Je m’arrête un instant. 
Imaginons que je me fasse agresser dans la rue. 
Compte tenu de mes piètres talents dans le noble art de la bagarre il y a fort à parier que je me fasse rapidement dépouiller et réduire à l’état d’osselets. 
Pour moi la procédure ne sera pas trop compliquée. Il me parait d’ailleurs peu probable que j’hésite à l’utiliser…  
Mais je triche, je suis un professionnel du droit. 
Admettons donc qu’il y ait des catégories de victimes qui pourraient légitimement « hésiter » à employer les voies de droit qui sont ouvertes à chacun…
D’autant que la suite de l’exposé des motifs n’est pas moins savoureuse : 
Il n’en demeure pas moins que l’internaute pirate peut aujourd’hui se trouver traduit devant le tribunal correctionnel. Et de telles procédures auraient vocation à se multiplier si les créateurs et les entreprises qui les soutiennent devaient constater que les pouvoirs publics renoncent à mettre en place une solution alternative, à la fois mieux proportionnée à l’enjeu et plus efficace – car praticable sur une grande échelle.

Une solution alternative à la fois mieux proportionnée à l’enjeu et plus efficace car praticable sur une grande échelle.

Amis créateurs tout est dit. 
La seule vocation de ce projet de loi est d’instaurer un système répressif d’exception qui échappe aux tribunaux classiques de manière à rendre toute contestation impossible. 
Erreur me direz vous. Le projet de loi permet un recours devant le tribunal administratif… 
Peut être, mais ce que les auteurs du projet ont oublié de vous dire c’est que : 
  • ce recours n’est pas suspensif 
  • il faut plusieurs années (deux à trois ans en moyenne à Marseille) pour obtenir une décision au fond devant le Tribunal Administratif.

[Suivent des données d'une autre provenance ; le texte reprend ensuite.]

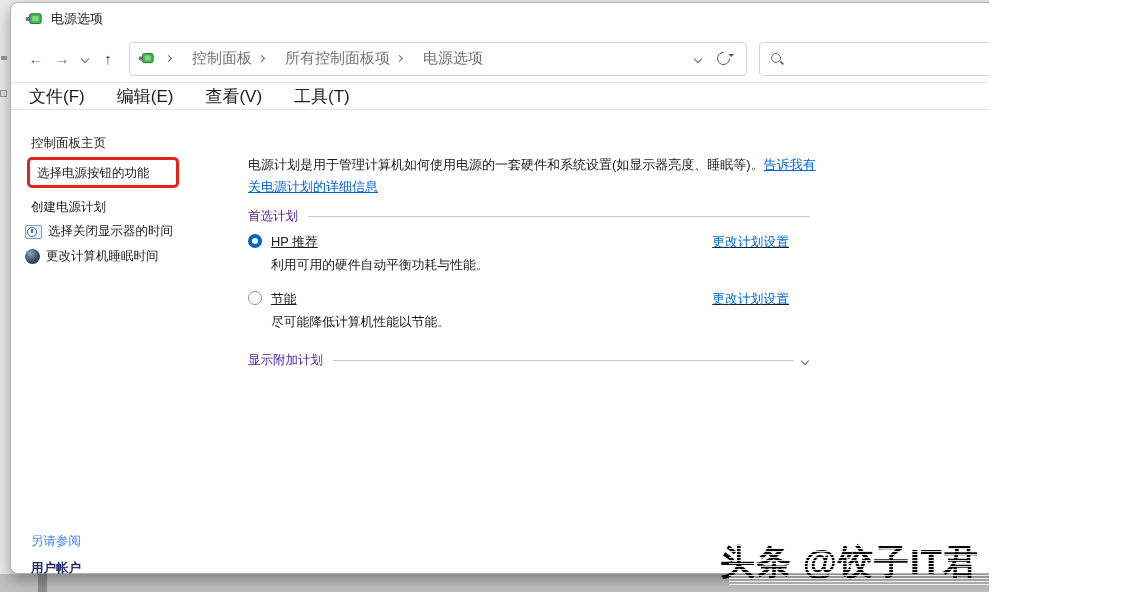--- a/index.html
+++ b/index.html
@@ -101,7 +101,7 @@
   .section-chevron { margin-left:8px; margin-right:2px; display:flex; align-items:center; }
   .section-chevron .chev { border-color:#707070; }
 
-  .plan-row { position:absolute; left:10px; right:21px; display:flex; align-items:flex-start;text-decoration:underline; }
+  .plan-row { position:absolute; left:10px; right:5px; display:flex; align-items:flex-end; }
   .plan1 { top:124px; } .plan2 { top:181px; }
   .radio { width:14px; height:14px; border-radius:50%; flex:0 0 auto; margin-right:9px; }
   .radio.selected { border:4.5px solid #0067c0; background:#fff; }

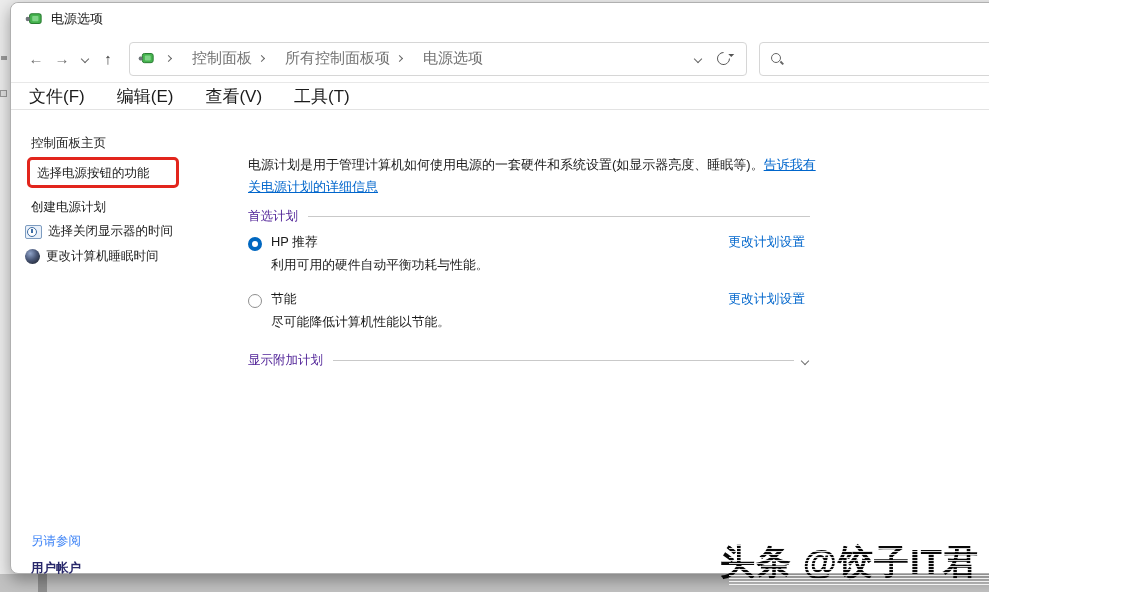--- a/index.html
+++ b/index.html
@@ -80,7 +80,7 @@
   .side-item.iconed { left:14px; display:flex; align-items:center; }
   .side-item.iconed .side-label { margin-left:6px; }
   .red-box { position:absolute; left:16px; top:38px; width:152px; height:31px; border:3px solid #e2251c; border-radius:5px; }
-  .see-also-header { position:absolute; left:20px; font-size:12.5px; color:#3b82f6; }
+  .see-also-header { position:absolute; left:20px; font-size:12.5px; color:#c2410c; }
   .see-also-link { position:absolute; left:20px; font-size:12.5px; color:#28286b; font-weight:700; cursor:default; }
 
   .icon-display-clock { position:relative; width:17px; height:14px; border:1.5px solid #7d9cc0; border-radius:2px; background:#eaf1fa; }

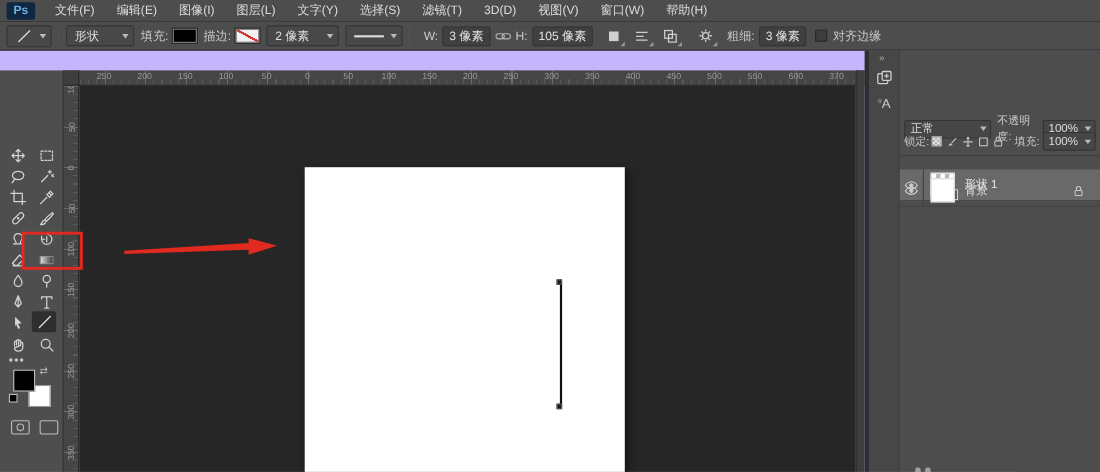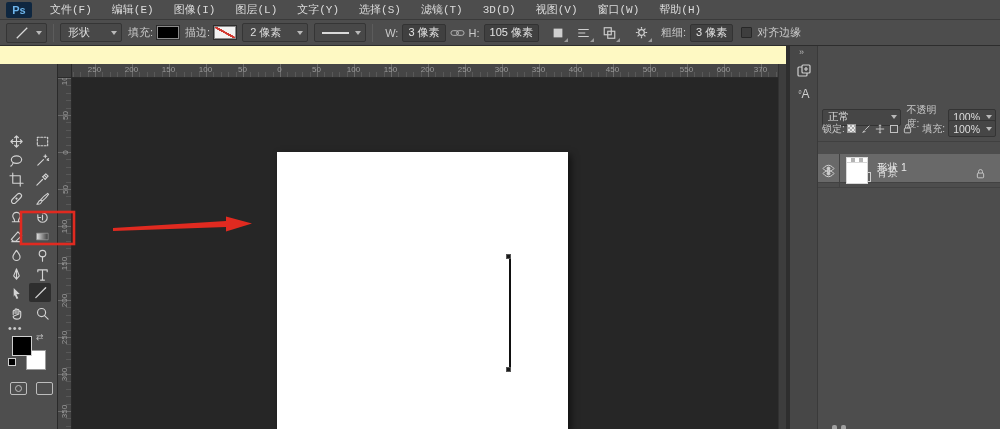--- a/index.html
+++ b/index.html
@@ -5,7 +5,7 @@
   *{margin:0;padding:0;box-sizing:border-box;}
   html,body{background:#222;}
   #screen{position:relative;width:1000px;height:429px;overflow:hidden;
-    font-family:"Liberation Sans",sans-serif;color:#d6d6d6;background:#fef9c3;}
+    font-family:"Liberation Sans",sans-serif;color:#d6d6d6;background:#c4b5fd;}
   .abs{position:absolute;}
   
   #menubar{left:0;top:0;width:1000px;height:20px;background:#4d4d4d;border-bottom:1px solid #3a3a3a;display:flex;align-items:center;}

J’ai donc exagéré. Le projet de loi permet la contestation, mais la rend simplement vaine
Sans rire, vous vous risqueriez à payer un avocat plusieurs milliers d’euros pour obtenir une décision qui constate votre bon droit après que vous ayez purgé la peine ? 
Amis créateurs, vous êtes artistes vous avez de l’audace.  

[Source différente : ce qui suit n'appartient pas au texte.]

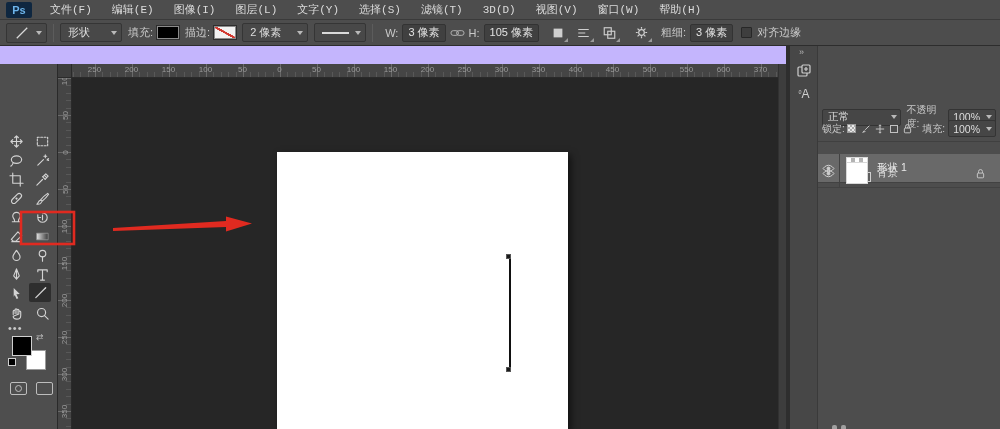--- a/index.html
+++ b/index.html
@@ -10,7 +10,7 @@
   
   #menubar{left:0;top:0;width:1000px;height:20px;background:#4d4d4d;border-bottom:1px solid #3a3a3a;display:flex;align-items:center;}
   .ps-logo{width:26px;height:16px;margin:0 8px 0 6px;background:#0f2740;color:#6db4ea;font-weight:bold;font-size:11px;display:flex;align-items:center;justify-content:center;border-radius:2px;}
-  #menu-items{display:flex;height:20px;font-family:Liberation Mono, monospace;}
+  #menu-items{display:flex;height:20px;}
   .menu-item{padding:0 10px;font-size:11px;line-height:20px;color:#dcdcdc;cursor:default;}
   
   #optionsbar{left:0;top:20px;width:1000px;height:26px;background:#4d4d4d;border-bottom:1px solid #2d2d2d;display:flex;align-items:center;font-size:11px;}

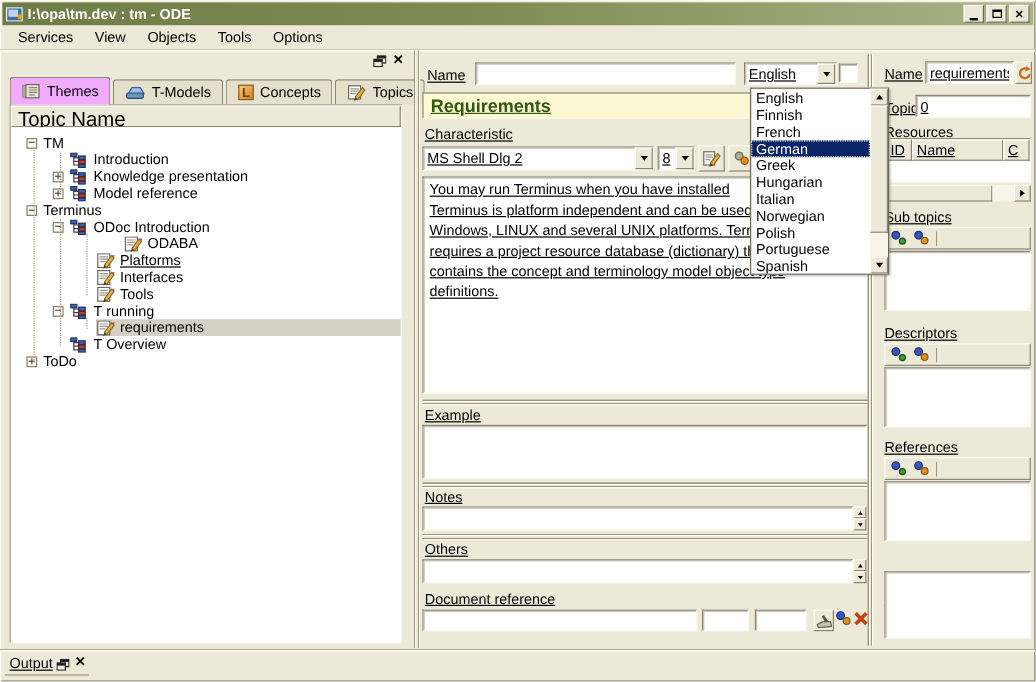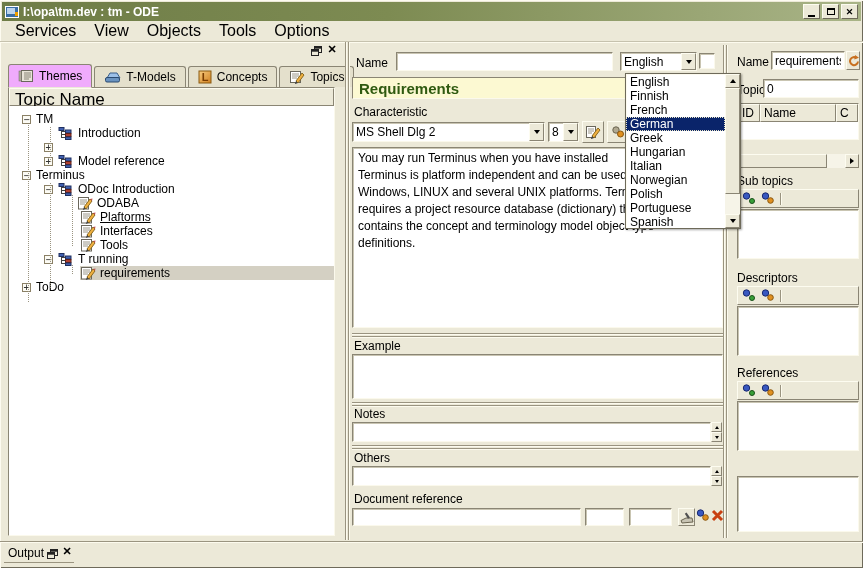--- a/index.html
+++ b/index.html
@@ -27,7 +27,7 @@
 
   
   .menubar { position:absolute; left:2px; top:21px; width:859px; height:20px; display:flex; align-items:center; padding-left:4px; }
-  .mitem { font-size:16px; padding:2px 9px; }
+  .mitem { font-size:12px; padding:2px 9px; }
   .hline-menu { position:absolute; left:0; top:41px; width:863px; height:2px;
                 background: linear-gradient(#c6c2ae 0 1px,#fdfbee 1px 2px); }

Admettez que l’on puisse s’opposer à une loi nuisible sans pour autant souhaiter tout à la fois votre ruine et l’insouciance aux pirates. 

C’est aussi cela votre travail d’artiste ; voir la richesse et la subtilité du monde. 
Laissez les idéologies dichotomiques aux politiques.
Vous dites être restés de gauche.
C’est bien… 
Quant à moi j’essaie de rester un peu artiste.